The expanse of each betel leaf grasps an array of fascinations: dried shrimp, roasted coconut, chopped shallots, ginger, palm sugar, and more, lubricated with a lush and smoky caramel. A single slice of fresh chili invites fire power, remove it at will. Or not. Whatever you choose, the resulting mouthful is a myriad of spectacular sensations: sweet, smoky, herbaceous, nutty, a dish that bites back.
I remember Cecille telling me that the Thai Ravioli (P330) is absolutely laborious to make so only a certain number are available each day. Steamed rice paper, shiny in its almost-translucence, cossets shiitake mushrooms and minced beef bearing just a breath of sesame oil, the earthy flavor perking up with the accompanying lime-fish sauce. I consider myself blessed whenever I nab an order of this.
The Moules Thai (P320) is one of the new dishes, “my favorite,” attests Ruben, Silk Road’s very able manager. When I’m in the mood for something new, he’s never failed to steer me to a dish I inevitably fall for. The Moules Thai is no different. Redolent with coconut milk and a bouquet of herbs, it’s neither hot nor cold but more-more-more! The mussels are plump and meaty, imported specimens. Before I know it, I’m creating my own soundtrack of slurp and suck together with the smacking of my lips.
Silk Road is one of those rare Manila restaurants bolstered by a very competent and well-trained staff, certainly testament to Cecille’s meticulous training of them. The servers have mastered the dance of serve-and-disappear. Our water glasses are dutifully refilled only when almost empty, a dropped fork is replaced almost by magic, and the staff never hovers but is there when needed. Then there’s Ruben, one of those restaurant managers that every restaurateur dreams of having. Supremely competent and eagle-eyed, not a bad meal will be had when he’s in the house. If Cecille isn’t around or is in the kitchen, ask for him if you need help with dish or drink recommendations.
The food at Silk Road speaks of a Filipino chef whose love for Thai cuisine is clear. Years of study and a through immersion into the country’s culture has allowed Cecille to strike a harmony among ingredients while allowing each individual element to sing. Consider her Whole Sea Bass Deep Fried Served with Lemongrass Dressing (P110/100 grams), a dish I’m told she spent a long time refining. Flayed of skin and meat but tastefully so, this fish is not a dish that makes a pretty picture, but oh how it astounds!

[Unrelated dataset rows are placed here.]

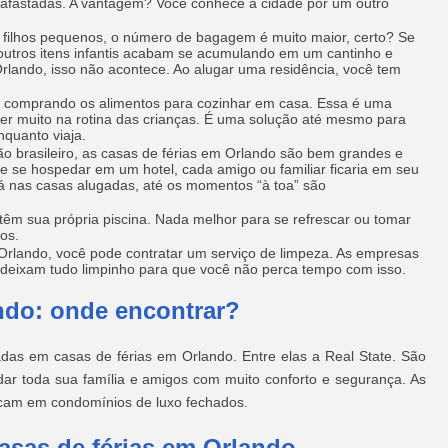
 afastadas. A vantagem? Você conhece a cidade por um outro
 filhos pequenos, o número de bagagem é muito maior, certo? Se
e outros itens infantis acabam se acumulando em um cantinho e
rlando, isso não acontece. Ao alugar uma residência, você tem
é comprando os alimentos para cozinhar em casa. Essa é uma
er muito na rotina das crianças. É uma solução até mesmo para
nquanto viaja.
ão brasileiro, as casas de férias em Orlando são bem grandes e
e se hospedar em um hotel, cada amigo ou familiar ficaria em seu
Já nas casas alugadas, até os momentos “à toa” são
têm sua própria piscina. Nada melhor para se refrescar ou tomar
os.
 Orlando, você pode contratar um serviço de limpeza. As empresas
 deixam tudo limpinho para que você não perca tempo com isso.
ndo: onde encontrar?
das em casas de férias em Orlando. Entre elas a Real State. São
ar toda sua família e amigos com muito conforto e segurança. As
ficam em condomínios de luxo fechados.
asas de férias em Orlando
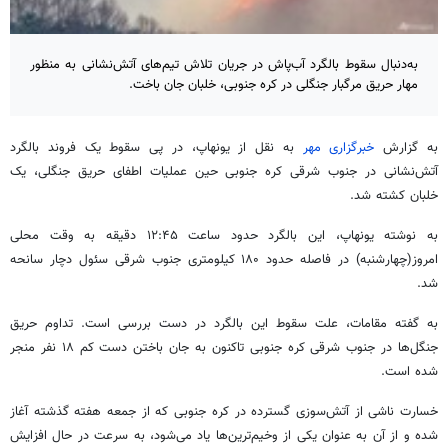
به‌دنبال سقوط بالگرد آب‌پاش در جریان تلاش تیم‌های آتش‌نشانی به منظور
مهار حریق مرگبار جنگلی در کره جنوبی، خلبان جان باخت.
به گزارش
خبرگزاری مهر
به نقل از یونهاپ، در پی سقوط یک فروند بالگرد
آتش‌نشانی در جنوب شرقی کره جنوبی حین عملیات اطفای حریق جنگلی، یک
خلبان کشته شد.
به نوشته یونهاپ، این بالگرد حدود ساعت ۱۲:۴۵ دقیقه به وقت محلی
امروز(چهارشنبه) در فاصله حدود ۱۸۰ کیلومتری جنوب شرقی سئول دچار سانحه
شد.
به گفته مقامات، علت سقوط این بالگرد در دست بررسی است. تداوم حریق
جنگل‌ها در جنوب شرقی کره جنوبی تاکنون به جان باختن دست کم ۱۸ نفر منجر
شده است.
خسارت ناشی از آتش‌سوزی گسترده در کره جنوبی که از جمعه هفته گذشته آغاز
شده و از آن به عنوان یکی از وخیم‌ترین‌ها یاد می‌شود، به سرعت در حال افزایش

Each morsel is moist contrasting in texture with its crispy outside. The fish is lavished in a lemongrass sauce that’s simultaneously sour and sweet, with a “breather” provided by the crispy basil leaves. You’ll be asked if you want the sauce tossed or on the side. Either is fine, and should you not want sea bass, it comes in tilapia too.
Som Tam (papaya salad) is a refreshing side providing freshness and crunch to the fish. I like playing with the sour-salty elements by adding fish sauce and vinegar from the condiment tray provided.

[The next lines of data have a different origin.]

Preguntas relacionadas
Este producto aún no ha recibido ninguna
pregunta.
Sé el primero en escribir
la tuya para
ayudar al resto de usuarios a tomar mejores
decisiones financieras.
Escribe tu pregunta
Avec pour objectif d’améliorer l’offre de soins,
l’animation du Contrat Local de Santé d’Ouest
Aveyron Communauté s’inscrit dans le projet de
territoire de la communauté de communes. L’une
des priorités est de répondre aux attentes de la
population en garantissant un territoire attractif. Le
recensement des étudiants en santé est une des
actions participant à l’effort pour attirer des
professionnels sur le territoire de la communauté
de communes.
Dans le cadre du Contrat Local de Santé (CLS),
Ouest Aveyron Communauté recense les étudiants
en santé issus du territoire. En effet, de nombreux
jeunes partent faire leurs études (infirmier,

Cecille uplifts familiar favorites such as the famous Pad Thai (P340) with an eye to beauty. Noodles are encased in an elegant net made from eggs that are whisked, strained, and allowed to rest, enabling a luxurious drizzle. Al dente and exquisitely made, I say that you can’t find a better (and better looking) pad thai in Manila.
A fine meal rounds off well with the Silk Road Dessert Sampler (P295). The trio of ice creams in coconut, mango, and durian might be overly strong for some but the sticky rice with mango – hot and yes, sticky – suffices beautifully. The tako, coconut pudding with a thick topping of coconut cream, is the best I’ve found in Manila – exceedingly soft and creamy. I feel however, that the Tab Tim Grob, red rubies, could be softer and afforded more coconut milk.

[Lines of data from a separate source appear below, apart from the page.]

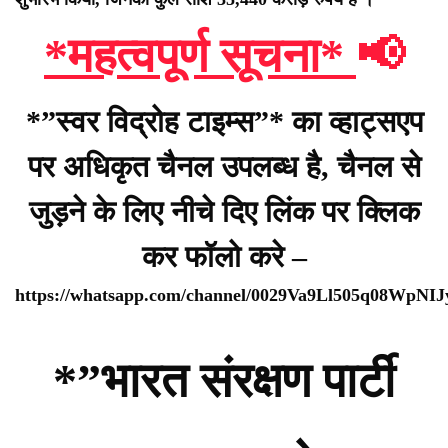
*महत्वपूर्ण सूचना*
📢
*”स्वर विद्रोह टाइम्स”* का व्हाट्सएप
पर अधिकृत चैनल उपलब्ध है, चैनल से
जुड़ने के लिए नीचे दिए लिंक पर क्लिक
कर फॉलो करे –
https://whatsapp.com/channel/0029Va9Ll505q08WpNI
*”भारत संरक्षण पार्टी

Silk Road has much going for it, and much of it redounds to the diner’s benefit: accessible location; ample parking, though not all the time, unfortunately; and comfortable, classy interiors. It’s a meal that echoes the tenets of Thai cuisine as exhibited by a masterful chef: a remarkable syntheses of flavors, colors, and textures, and truly memorable.
Net Quad Corporate Center
4th Avenue corner 31st street
Bonifacio Global City, Taguig (across Kuppa and near Shi Lin).